### [Extrait choisi]
__________

Le 21 octobre dernier, des propos du pape François au sujet des unions entre personnes du même sexe ont enflammé Internet, tant parmi les médias catholiques que les médias laïcs. Les phrases tirées d’un nouveau documentaire biographique, Francesco, ont divisé à nouveau progressistes et conservateurs. Tendons oreille : s’il y avait plus de sens et de nuance dans les propos du pape que ce qu’en disent les gros titres ?
Vous souvenez-vous lorsque le pape Benoit XVI était au cœur d’une tempête médiatique à la suite d’un commentaire sur le préservatif ? La confusion dura plus d’un an, de mars 2009, lorsqu’il accorda une entrevue à bord de l’avion papal, jusqu’à novembre 2010, moment de la publication d’un livre intitulé Lumière du monde dans lequel le pape précisait sa pensée.
Le souverain pontife reconnaissait que l’usage du préservatif pouvait aider la lutte contre le sida, dans le cas où une personne n’était ni abstinente ni fidèle à un seul partenaire. Mais il avertissait que si cette lutte se limitait à une distribution de préservatifs, cela risquait d’aggraver plutôt le problème. Bien qu’il s’agissait là d’une réflexion personnelle et non d’un enseignement officiel, cela représentait tout de même un élargissement de la position de l’Église sur le sujet.
C’est au tour du pape François d’être au cœur d’une controverse du genre. Ce n’est pas la première fois me direz-vous ! Sauf que celle-ci a pris rapidement des proportions médiatiques énormes et ressemble étrangement à celle à laquelle fit face son prédécesseur en 2009, bien que l’histoire soit un peu inversée.

__________

Listes de positions des articulations
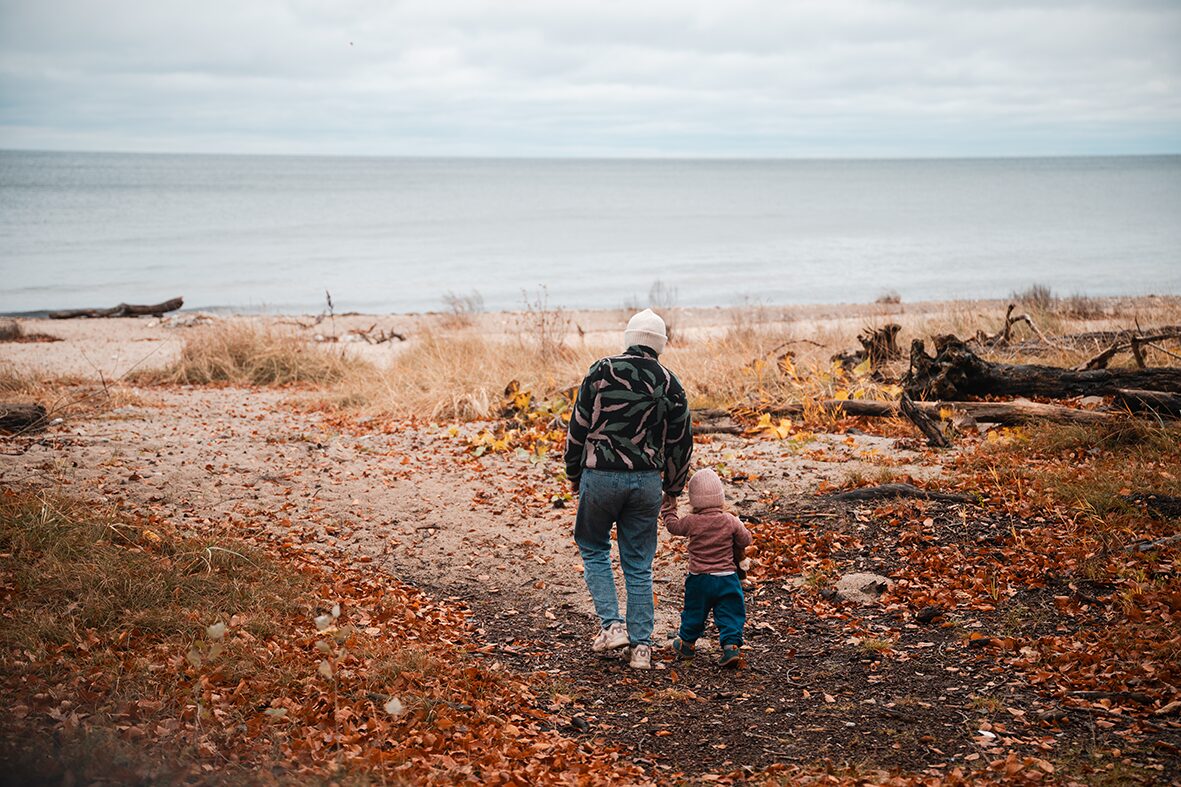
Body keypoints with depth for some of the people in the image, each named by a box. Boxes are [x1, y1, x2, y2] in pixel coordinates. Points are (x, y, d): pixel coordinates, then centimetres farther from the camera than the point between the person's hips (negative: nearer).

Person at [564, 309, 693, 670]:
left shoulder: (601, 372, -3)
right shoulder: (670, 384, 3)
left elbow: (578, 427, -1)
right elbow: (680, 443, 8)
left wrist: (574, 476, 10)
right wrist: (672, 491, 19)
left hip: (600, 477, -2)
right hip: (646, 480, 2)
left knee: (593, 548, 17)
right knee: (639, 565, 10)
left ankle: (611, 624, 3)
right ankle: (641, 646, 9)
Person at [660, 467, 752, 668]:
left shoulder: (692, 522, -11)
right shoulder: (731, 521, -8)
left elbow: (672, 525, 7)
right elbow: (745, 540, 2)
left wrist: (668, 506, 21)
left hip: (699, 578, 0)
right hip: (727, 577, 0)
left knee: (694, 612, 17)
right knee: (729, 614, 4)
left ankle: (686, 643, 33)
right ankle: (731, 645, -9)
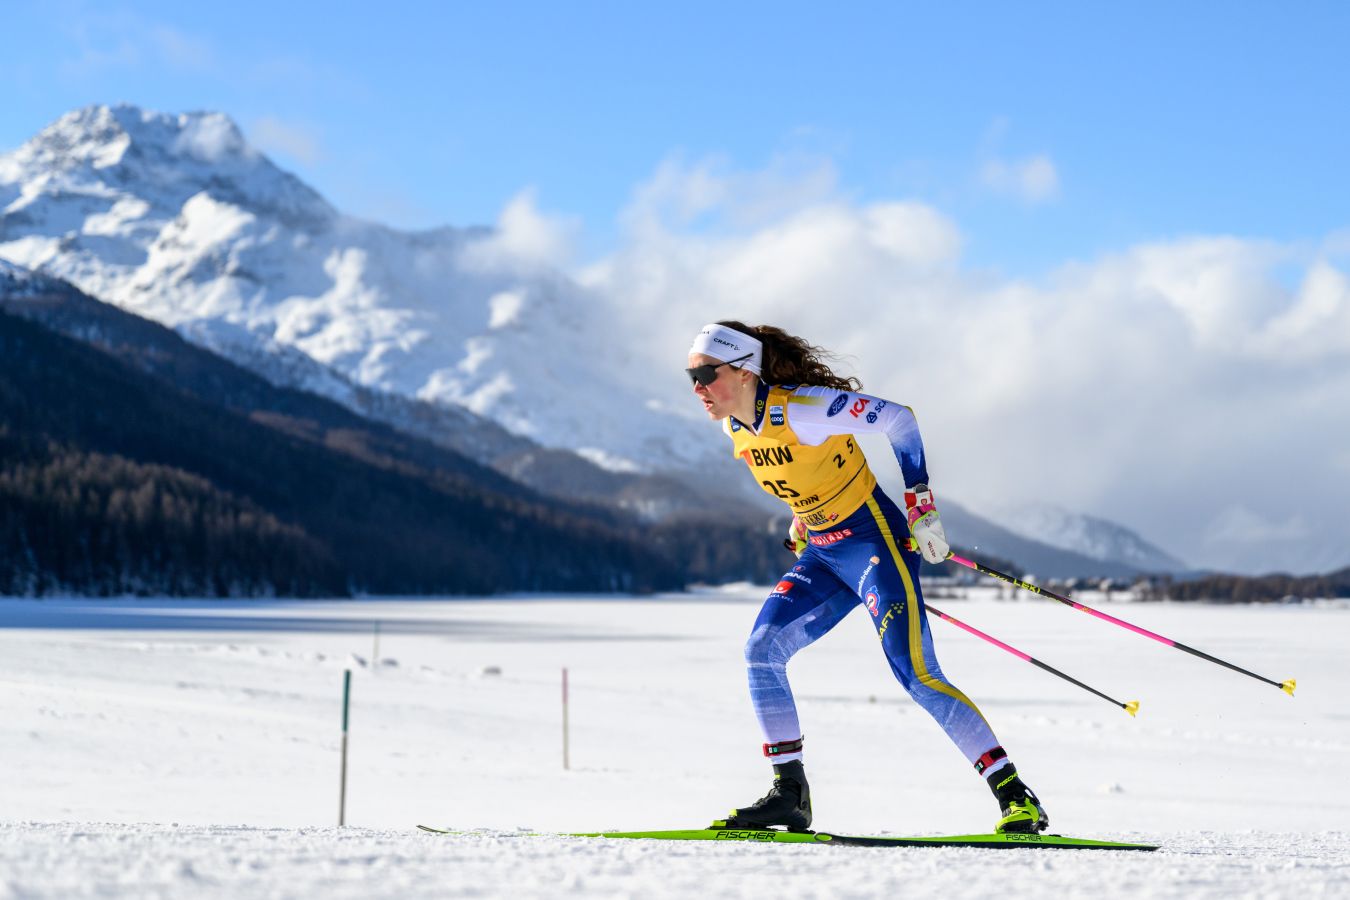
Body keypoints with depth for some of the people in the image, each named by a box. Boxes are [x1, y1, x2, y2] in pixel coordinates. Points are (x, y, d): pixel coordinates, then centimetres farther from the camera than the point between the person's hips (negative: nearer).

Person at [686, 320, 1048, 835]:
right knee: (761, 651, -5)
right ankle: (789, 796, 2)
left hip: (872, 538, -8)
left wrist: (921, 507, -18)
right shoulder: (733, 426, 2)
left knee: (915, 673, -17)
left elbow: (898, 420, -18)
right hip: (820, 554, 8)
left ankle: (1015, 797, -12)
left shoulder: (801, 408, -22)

__________

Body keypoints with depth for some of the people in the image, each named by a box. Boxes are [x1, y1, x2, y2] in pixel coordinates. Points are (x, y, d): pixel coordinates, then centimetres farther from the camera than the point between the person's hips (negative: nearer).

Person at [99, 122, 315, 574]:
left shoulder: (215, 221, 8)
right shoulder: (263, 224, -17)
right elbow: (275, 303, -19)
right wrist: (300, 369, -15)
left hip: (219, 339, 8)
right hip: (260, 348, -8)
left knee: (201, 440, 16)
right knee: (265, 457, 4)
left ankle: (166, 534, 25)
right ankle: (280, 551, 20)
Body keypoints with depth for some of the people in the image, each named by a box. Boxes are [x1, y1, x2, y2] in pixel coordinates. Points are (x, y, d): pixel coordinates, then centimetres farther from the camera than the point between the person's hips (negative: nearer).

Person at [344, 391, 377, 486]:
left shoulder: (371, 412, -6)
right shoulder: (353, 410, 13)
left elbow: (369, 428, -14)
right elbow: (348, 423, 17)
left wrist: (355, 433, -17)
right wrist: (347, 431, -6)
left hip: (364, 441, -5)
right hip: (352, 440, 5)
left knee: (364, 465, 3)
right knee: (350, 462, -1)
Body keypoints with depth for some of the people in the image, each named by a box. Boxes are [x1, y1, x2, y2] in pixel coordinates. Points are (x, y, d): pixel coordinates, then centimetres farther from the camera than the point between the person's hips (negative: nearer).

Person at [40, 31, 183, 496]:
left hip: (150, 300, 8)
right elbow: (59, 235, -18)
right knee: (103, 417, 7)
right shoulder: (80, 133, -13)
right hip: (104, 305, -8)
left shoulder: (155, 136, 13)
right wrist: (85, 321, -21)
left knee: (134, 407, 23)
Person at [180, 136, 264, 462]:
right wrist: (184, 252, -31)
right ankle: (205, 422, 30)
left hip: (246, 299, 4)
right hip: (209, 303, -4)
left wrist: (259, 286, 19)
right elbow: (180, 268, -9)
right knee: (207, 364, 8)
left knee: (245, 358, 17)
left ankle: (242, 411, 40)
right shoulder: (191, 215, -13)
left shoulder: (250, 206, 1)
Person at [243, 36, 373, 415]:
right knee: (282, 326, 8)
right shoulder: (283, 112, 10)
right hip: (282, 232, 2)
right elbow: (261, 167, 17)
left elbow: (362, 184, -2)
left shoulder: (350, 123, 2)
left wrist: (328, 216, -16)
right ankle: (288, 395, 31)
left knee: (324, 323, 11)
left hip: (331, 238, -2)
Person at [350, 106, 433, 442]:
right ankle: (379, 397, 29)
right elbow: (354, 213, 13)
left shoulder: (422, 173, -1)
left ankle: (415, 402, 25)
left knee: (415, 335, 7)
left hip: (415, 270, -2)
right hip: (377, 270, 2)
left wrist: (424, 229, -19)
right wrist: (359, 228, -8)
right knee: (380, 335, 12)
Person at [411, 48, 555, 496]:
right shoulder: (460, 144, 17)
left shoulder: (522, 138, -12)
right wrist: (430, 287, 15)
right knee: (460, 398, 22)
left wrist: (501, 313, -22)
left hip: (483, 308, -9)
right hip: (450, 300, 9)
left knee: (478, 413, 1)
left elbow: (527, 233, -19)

__________

### [Travail demandé]
Répondez à ces questions à l'aide de l'extrait sur les propos des papes :
(a) De quel documentaire sont tirées les phrases du pape François ?
(b) Quel est le titre du livre paru en novembre 2010 ?
(c) Où le pape Benoit XVI a-t-il accordé son entrevue de mars 2009 ?

### [Réponse attendue]
(a) Du documentaire biographique Francesco.
(b) Lumière du monde.
(c) À bord de l'avion papal.